-- ПРИВЕДЕННЫЙ ОТРЫВОК --
======

Эти слова я услышал из его уст в моей уже далекой молодости. Они не встречались ни в одном из его выступлений, и я не знаю, включил ли он их в какую-то из своих книг. Они просто прозвучали в одной из бесед.

Я много думал над ними, и, когда пришло время воплощения моих самых высоких идеалов в философской школе классического типа, метафора бревна и лодки наложила свой отпечаток на все мои чувства и мысли, на всю мою деятельность.

Обычно люди подобны бревнам, брошенным в реку жизни: вначале крепкие и сухие, а позже изломанные и размокшие, они вечно следуют по руслу или его ответвлениям, уготованным для них сильными мира сего… Плывут!.. Плывут, наскакивая друг на друга в порыве бессмысленного насилия, грязные, перемазанные глиной, в неизвестном направлении и без определенной цели, пока не разобьются в щепки и не исчезнут с поверхности этой реки, все текущей неведомо откуда и куда.

Это просто стволы деревьев, вырванные с корнем, с обломанными ветками; их бросает из стороны в сторону, и они едва сопротивляются течению силой лишь собственного веса! Темная масса ползет, издавая скрипы и стоны при своем движении – бесконечном, но… таком усталом! Днем солнце освещает черную гниль их коры, а ночью это хаотическое скопление теней всегда движется в горизонтальной плоскости, и только изредка какое-нибудь бревно поднимется своим концом к далеким звездам.

Поток бревен!

Их все больше, они сталкиваются друг с другом, ломаются, разбиваются… Поток бревен! Сколько раз я размышлял об этом!

Но год за годом я постигал почти забытые способы преображения и оздоровления древесины – той древесины, из которой сотворены все мы. Быстрые удары киркой по поверхности, а затем горячие угли, раздуваемые вновь и вновь. Этот труд, хотя и вдохновляемый великими Учителями человечества, бесконечно долог и всегда сопряжен со страданиями. Ведь нужно добраться до самой глубины, туда, где трусость и эгоизм сплетают свои замысловатые корни и где тебе вдруг почудится, что ты и в самом деле бревно и что ты разрушаешь сам себя. Однако, неутомимый труженик, побуждаемый своей высшей волей, превозмогая все стенания полуистлевшей материи, ты продолжаешь свое дело.

И мало-помалу неотесанное бревно превращается в лодку. Вырисовывается заостренный нос и округлая корма. А то, что прежде было выбоиной, раной, стало чистым и красивым убежищем для Души-путешественницы.

Из остатков мастерятся руль и упругие весла, с помощью которых можно будет направлять движение. И с бесконечным терпением шлифуются борта, до тех пор пока они не станут легкими и прочными.

И вот мы создали лодку!

Нагромождение бревен взирает на нее со смесью испуга и неприязни, она кажется им пустой, утлой, никчемной, смешной, опасной, ненужной. И все потому, что это не бревно… Это лодка! И как бы мало это ни было, она может плыть против течения. А это уже непростительно! Она не подчиняется моде и не принимает цвет тины, через которую плывет? У нее свой собственный облик, и она скользит над грязью, едва касаясь ее? Это невообразимо!

А ее странные пассажиры?

======

-- ЗАДАНИЕ 1 --
Перепишите без изменений строки записей: от строки, содержащей «Does Criminal Sexual», до строки, содержащей «List the labels», включая обе эти строки.
Записи никак не связаны с приведенным отрывком.

-- РАБОЧИЕ ДАННЫЕ --

======

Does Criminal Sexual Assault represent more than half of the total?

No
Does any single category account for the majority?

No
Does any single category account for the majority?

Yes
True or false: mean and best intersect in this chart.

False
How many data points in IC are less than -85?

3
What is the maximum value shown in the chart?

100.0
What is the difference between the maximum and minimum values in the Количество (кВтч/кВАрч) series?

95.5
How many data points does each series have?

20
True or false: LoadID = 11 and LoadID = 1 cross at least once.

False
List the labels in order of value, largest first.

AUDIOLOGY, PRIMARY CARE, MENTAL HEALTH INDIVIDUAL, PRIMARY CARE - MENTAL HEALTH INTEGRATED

======

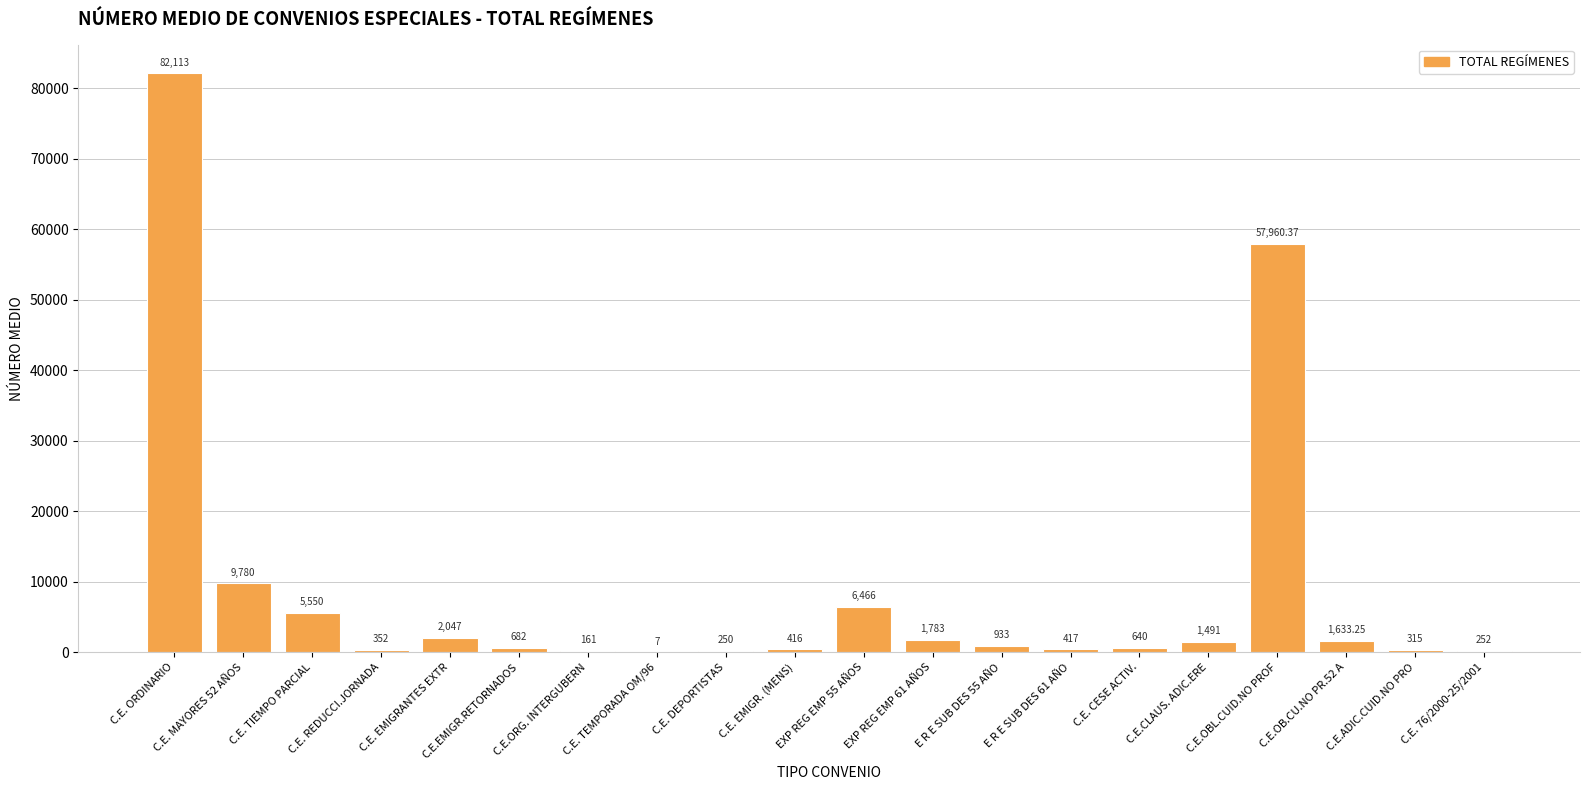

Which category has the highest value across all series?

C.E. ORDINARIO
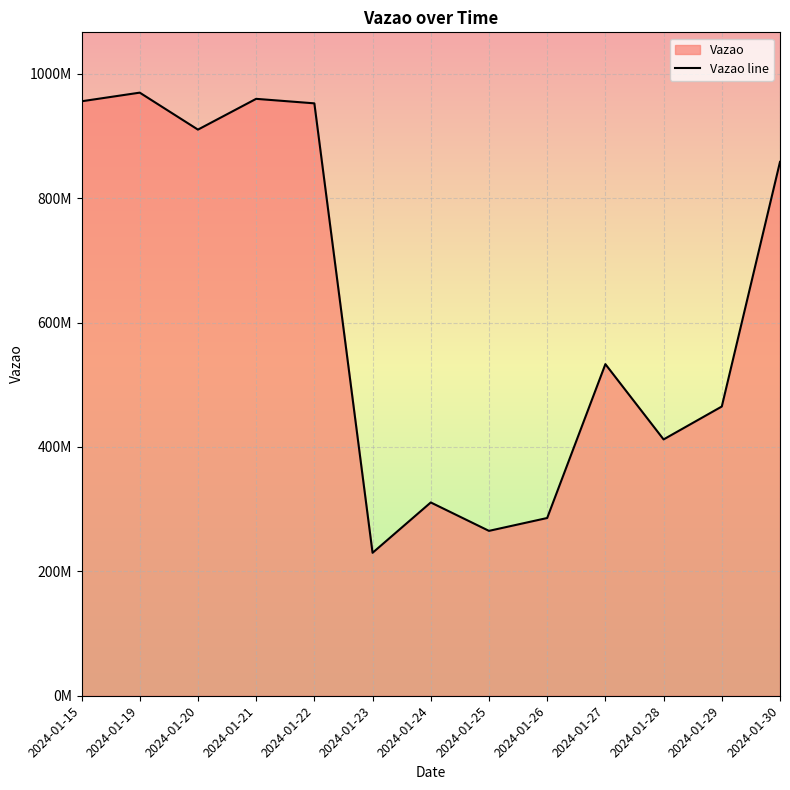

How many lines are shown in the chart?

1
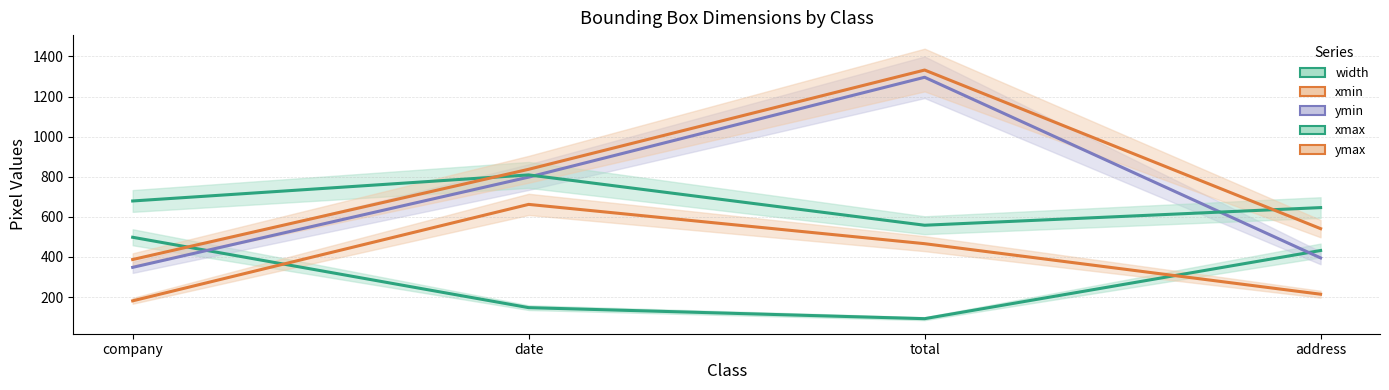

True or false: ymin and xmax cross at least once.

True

======

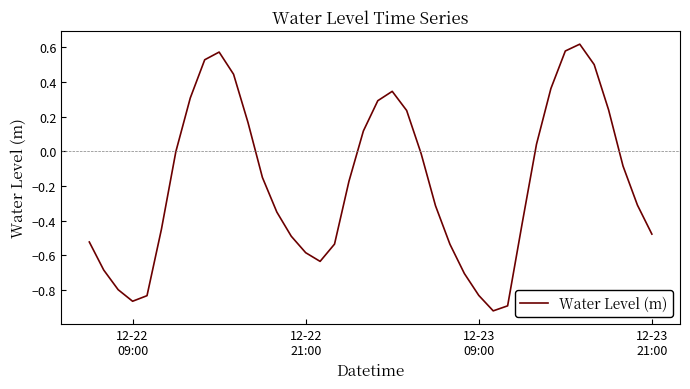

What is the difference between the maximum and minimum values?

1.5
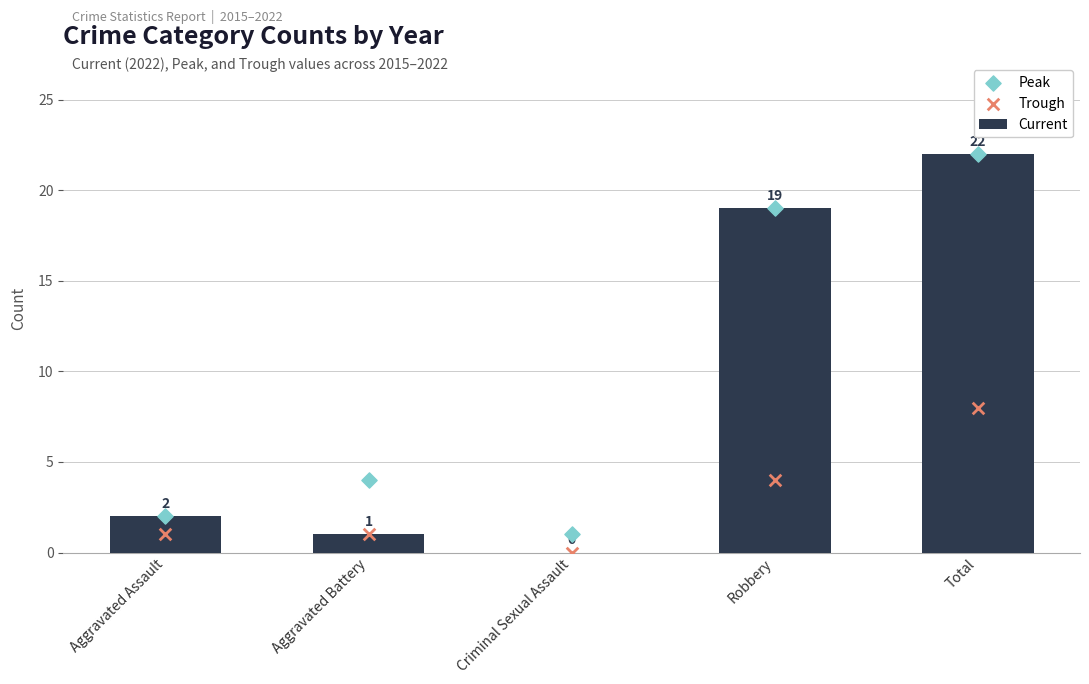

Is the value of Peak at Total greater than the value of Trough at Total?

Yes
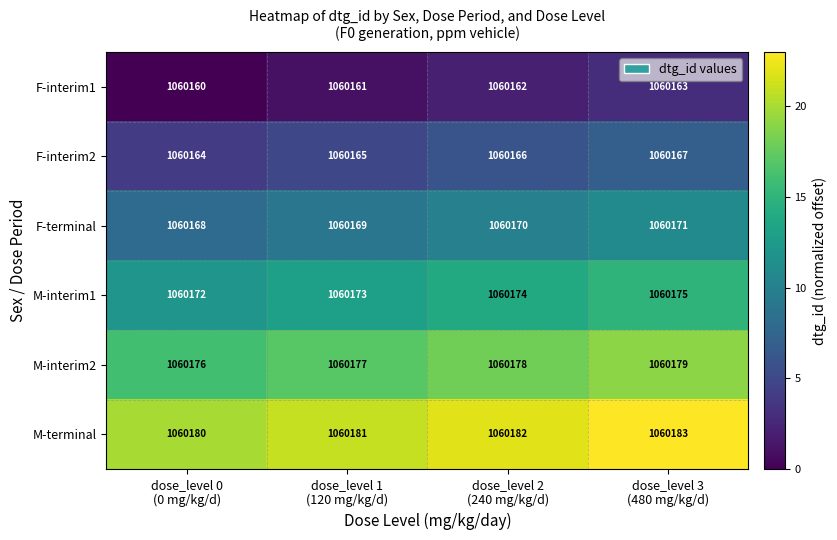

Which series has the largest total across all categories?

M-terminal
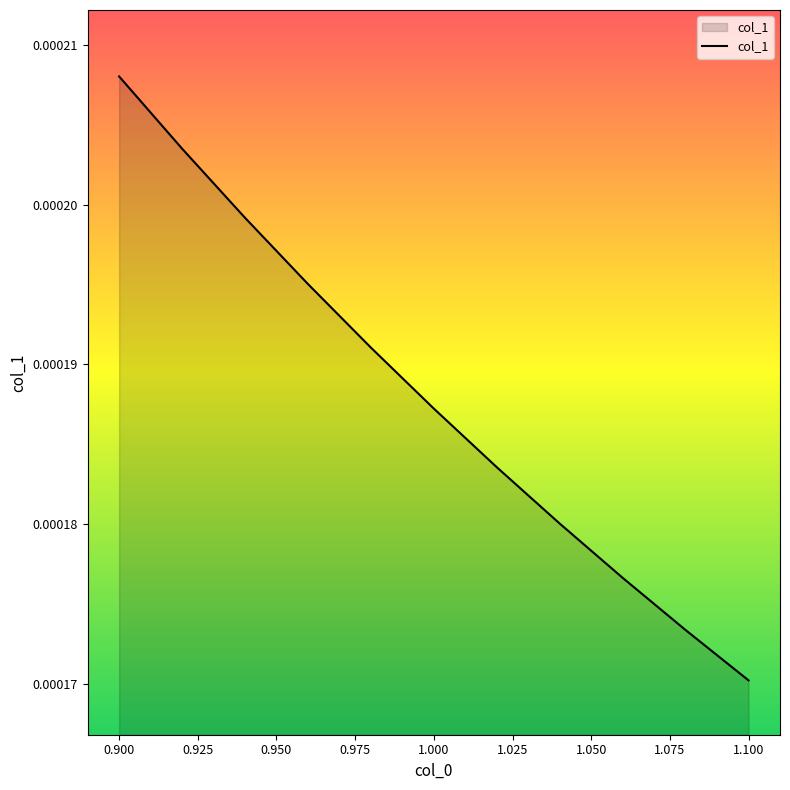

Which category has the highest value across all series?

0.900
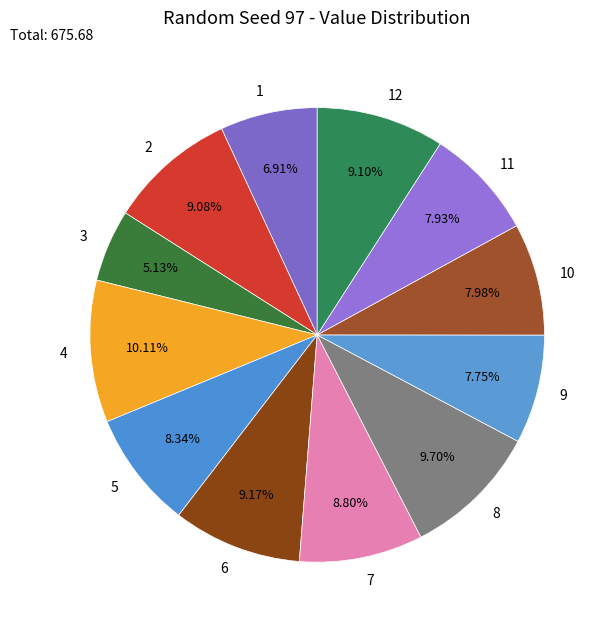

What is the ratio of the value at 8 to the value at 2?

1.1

======

-- ЗАДАНИЕ 2 --
Перечислите все слова, которыми в приведенном отрывке описано, какой лодка кажется нагромождению бревен.

-- РЕШЕНИЕ 1 --
Does Criminal Sexual Assault represent more than half of the total?

No
Does any single category account for the majority?

No
Does any single category account for the majority?

Yes
True or false: mean and best intersect in this chart.

False
How many data points in IC are less than -85?

3
What is the maximum value shown in the chart?

100.0
What is the difference between the maximum and minimum values in the Количество (кВтч/кВАрч) series?

95.5
How many data points does each series have?

20
True or false: LoadID = 11 and LoadID = 1 cross at least once.

False
List the labels in order of value, largest first.

-- РЕШЕНИЕ 2 --
пустой, утлой, никчемной, смешной, опасной, ненужной